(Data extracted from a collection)
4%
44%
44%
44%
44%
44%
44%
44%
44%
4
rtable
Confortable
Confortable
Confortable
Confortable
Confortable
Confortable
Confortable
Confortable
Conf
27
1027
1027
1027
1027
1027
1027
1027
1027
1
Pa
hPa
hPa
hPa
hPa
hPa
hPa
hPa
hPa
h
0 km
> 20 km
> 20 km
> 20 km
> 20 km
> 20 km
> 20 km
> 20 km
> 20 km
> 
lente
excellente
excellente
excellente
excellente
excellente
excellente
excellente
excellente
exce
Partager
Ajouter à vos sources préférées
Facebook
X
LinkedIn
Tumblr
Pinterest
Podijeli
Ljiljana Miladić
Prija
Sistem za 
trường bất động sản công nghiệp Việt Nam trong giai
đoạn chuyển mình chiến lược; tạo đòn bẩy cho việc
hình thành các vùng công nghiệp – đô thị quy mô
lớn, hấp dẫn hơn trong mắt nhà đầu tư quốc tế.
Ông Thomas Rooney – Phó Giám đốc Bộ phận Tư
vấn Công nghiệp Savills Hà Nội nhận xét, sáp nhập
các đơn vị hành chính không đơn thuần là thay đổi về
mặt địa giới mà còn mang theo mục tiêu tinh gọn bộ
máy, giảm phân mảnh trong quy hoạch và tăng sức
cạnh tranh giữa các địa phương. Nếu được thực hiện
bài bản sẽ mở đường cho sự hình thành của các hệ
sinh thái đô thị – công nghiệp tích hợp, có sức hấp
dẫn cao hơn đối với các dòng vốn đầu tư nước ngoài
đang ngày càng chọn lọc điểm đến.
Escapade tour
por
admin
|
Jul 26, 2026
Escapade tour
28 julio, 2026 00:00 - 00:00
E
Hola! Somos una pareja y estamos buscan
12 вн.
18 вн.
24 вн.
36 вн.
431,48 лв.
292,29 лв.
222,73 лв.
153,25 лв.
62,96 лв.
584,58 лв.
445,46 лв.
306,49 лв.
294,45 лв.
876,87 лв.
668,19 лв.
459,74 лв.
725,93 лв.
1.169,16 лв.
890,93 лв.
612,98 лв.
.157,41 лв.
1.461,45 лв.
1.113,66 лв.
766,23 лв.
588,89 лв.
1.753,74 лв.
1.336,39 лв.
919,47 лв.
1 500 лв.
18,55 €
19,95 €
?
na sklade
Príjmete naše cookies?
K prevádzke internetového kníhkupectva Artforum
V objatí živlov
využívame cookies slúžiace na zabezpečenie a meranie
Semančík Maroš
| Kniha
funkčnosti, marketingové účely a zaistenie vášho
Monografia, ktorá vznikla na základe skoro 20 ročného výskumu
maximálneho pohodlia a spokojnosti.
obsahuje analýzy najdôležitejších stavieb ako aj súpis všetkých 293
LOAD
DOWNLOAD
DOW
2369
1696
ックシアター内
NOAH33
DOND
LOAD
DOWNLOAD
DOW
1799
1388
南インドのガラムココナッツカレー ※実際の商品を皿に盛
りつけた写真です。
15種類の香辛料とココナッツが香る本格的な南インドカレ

* [TO DO]: Reproduce the entries above in full, so that each one reads exactly as before.

* [RESPONSE AREA]:
4%
44%
44%
44%
44%
44%
44%
44%
44%
4
rtable
Confortable
Confortable
Confortable
Confortable
Confortable
Confortable
Confortable
Confortable
Conf
27
1027
1027
1027
1027
1027
1027
1027
1027
1
Pa
hPa
hPa
hPa
hPa
hPa
hPa
hPa
hPa
h
0 km
> 20 km
> 20 km
> 20 km
> 20 km
> 20 km
> 20 km
> 20 km
> 20 km
> 
lente
excellente
excellente
excellente
excellente
excellente
excellente
excellente
excellente
exce
Partager
Ajouter à vos sources préférées
Facebook
X
LinkedIn
Tumblr
Pinterest
Podijeli
Ljiljana Miladić
Prija
Sistem za 
trường bất động sản công nghiệp Việt Nam trong giai
đoạn chuyển mình chiến lược; tạo đòn bẩy cho việc
hình thành các vùng công nghiệp – đô thị quy mô
lớn, hấp dẫn hơn trong mắt nhà đầu tư quốc tế.
Ông Thomas Rooney – Phó Giám đốc Bộ phận Tư
vấn Công nghiệp Savills Hà Nội nhận xét, sáp nhập
các đơn vị hành chính không đơn thuần là thay đổi về
mặt địa giới mà còn mang theo mục tiêu tinh gọn bộ
máy, giảm phân mảnh trong quy hoạch và tăng sức
cạnh tranh giữa các địa phương. Nếu được thực hiện
bài bản sẽ mở đường cho sự hình thành của các hệ
sinh thái đô thị – công nghiệp tích hợp, có sức hấp
dẫn cao hơn đối với các dòng vốn đầu tư nước ngoài
đang ngày càng chọn lọc điểm đến.
Escapade tour
por
admin
|
Jul 26, 2026
Escapade tour
28 julio, 2026 00:00 - 00:00
E
Hola! Somos una pareja y estamos buscan
12 вн.
18 вн.
24 вн.
36 вн.
431,48 лв.
292,29 лв.
222,73 лв.
153,25 лв.
62,96 лв.
584,58 лв.
445,46 лв.
306,49 лв.
294,45 лв.
876,87 лв.
668,19 лв.
459,74 лв.
725,93 лв.
1.169,16 лв.
890,93 лв.
612,98 лв.
.157,41 лв.
1.461,45 лв.
1.113,66 лв.
766,23 лв.
588,89 лв.
1.753,74 лв.
1.336,39 лв.
919,47 лв.
1 500 лв.
18,55 €
19,95 €
?
na sklade
Príjmete naše cookies?
K prevádzke internetového kníhkupectva Artforum
V objatí živlov
využívame cookies slúžiace na zabezpečenie a meranie
Semančík Maroš
| Kniha
funkčnosti, marketingové účely a zaistenie vášho
Monografia, ktorá vznikla na základe skoro 20 ročného výskumu
maximálneho pohodlia a spokojnosti.
obsahuje analýzy najdôležitejších stavieb ako aj súpis všetkých 293
LOAD
DOWNLOAD
DOW
2369
1696
ックシアター内
NOAH33
DOND
LOAD
DOWNLOAD
DOW
1799
1388
南インドのガラムココナッツカレー ※実際の商品を皿に盛
りつけた写真です。
15種類の香辛料とココナッツが香る本格的な南インドカレ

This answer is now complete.